The last thing any of us need is to be reminded we are not perfect. Perhaps if there is one truism with which we all agree, it is that. In fact, how often almost daily do we all remind each other when a mistake occurs, "Hey, nobody's perfect." Got it. Despite that, however, this is not an excuse for any of us to kick-back and not try to do and be the best we can do and be. Sometimes our lack of perfection can be very costly. This is why we should not take our mistakes lightly. This is especially true in acts of communication where words and meaning matter a great deal. There can be serious ramifications.
Just last month, the federal government committed a costly communication error that nearly triggered military action in the Middle East. It revolved around the dispute over Iran and allegations that it is secretly developing nuclear capabilities for the purpose of doing harm to other nations. Here is part of a statement released by the United States: "These facts are consistent with what the United States has long known: Iran has a robust....." This set off a great deal of concern among nations, particularly Israel. Shortly afterward, the U.S. issued a key correction: "....Iran had a robust...."

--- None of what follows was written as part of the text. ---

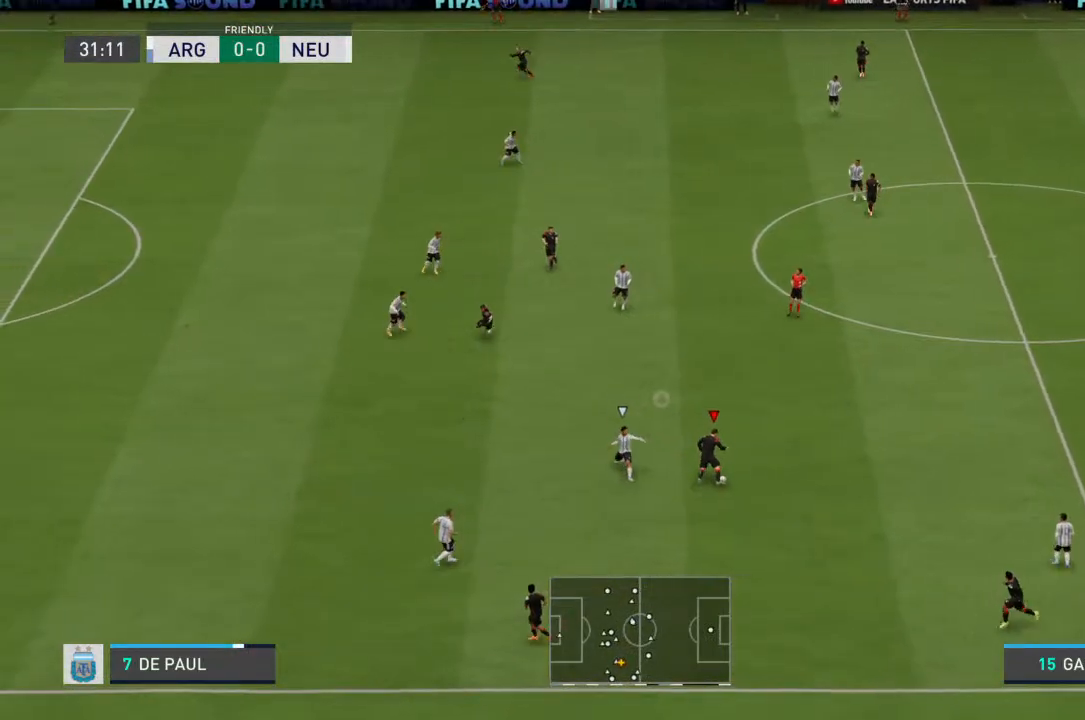
{"buttons": [], "left_stick": "up-left", "right_stick": "center", "events": []}
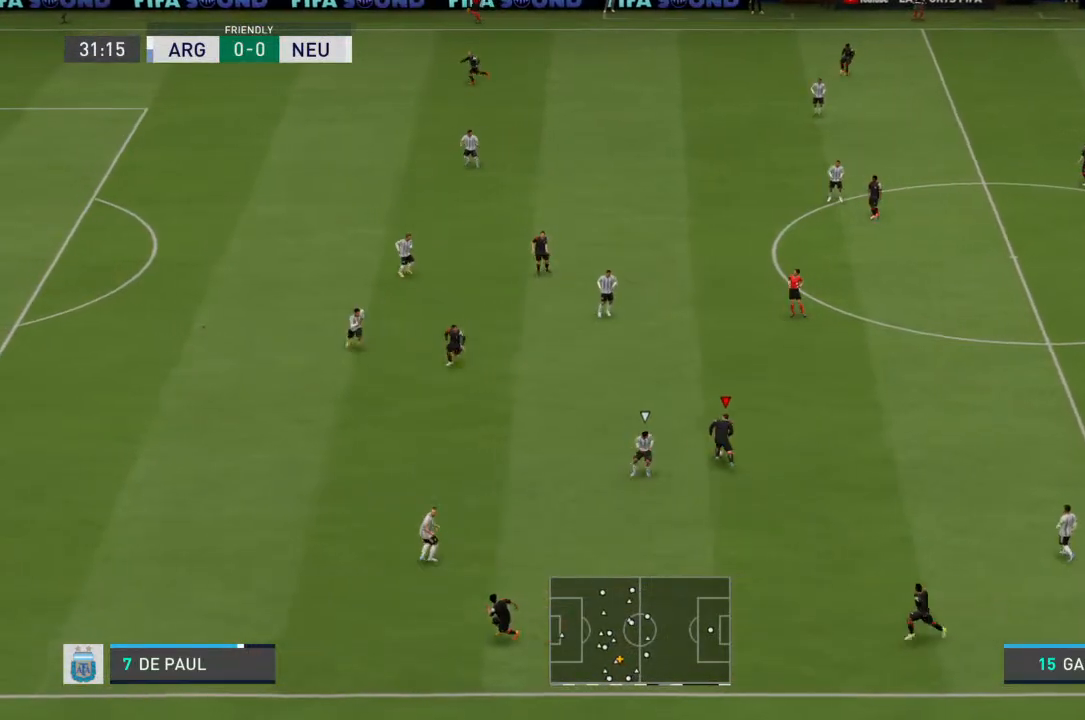
{"buttons": [], "left_stick": "down", "right_stick": "center", "events": [[333, "left_stick", "down"]]}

Whoever distributed the statement initially had put things in the present rather than past tense. Ooops. This is a perfect example of how a small error can actually be a very big one; almost like amputating the wrong leg. Even though "nobody's perfect," this is why in matters of consequence that truism should not just be embraced but safe-guarded against. When we communicate, particularly in writing, we should assume we have had a mistake and then double and perhaps even triple check what we have composed. Our imperfection is a way of life for all of us. So, too, should be steps to be constantly on the look-out for it. This is where vigilance is a key to acts of successful and even effective communication.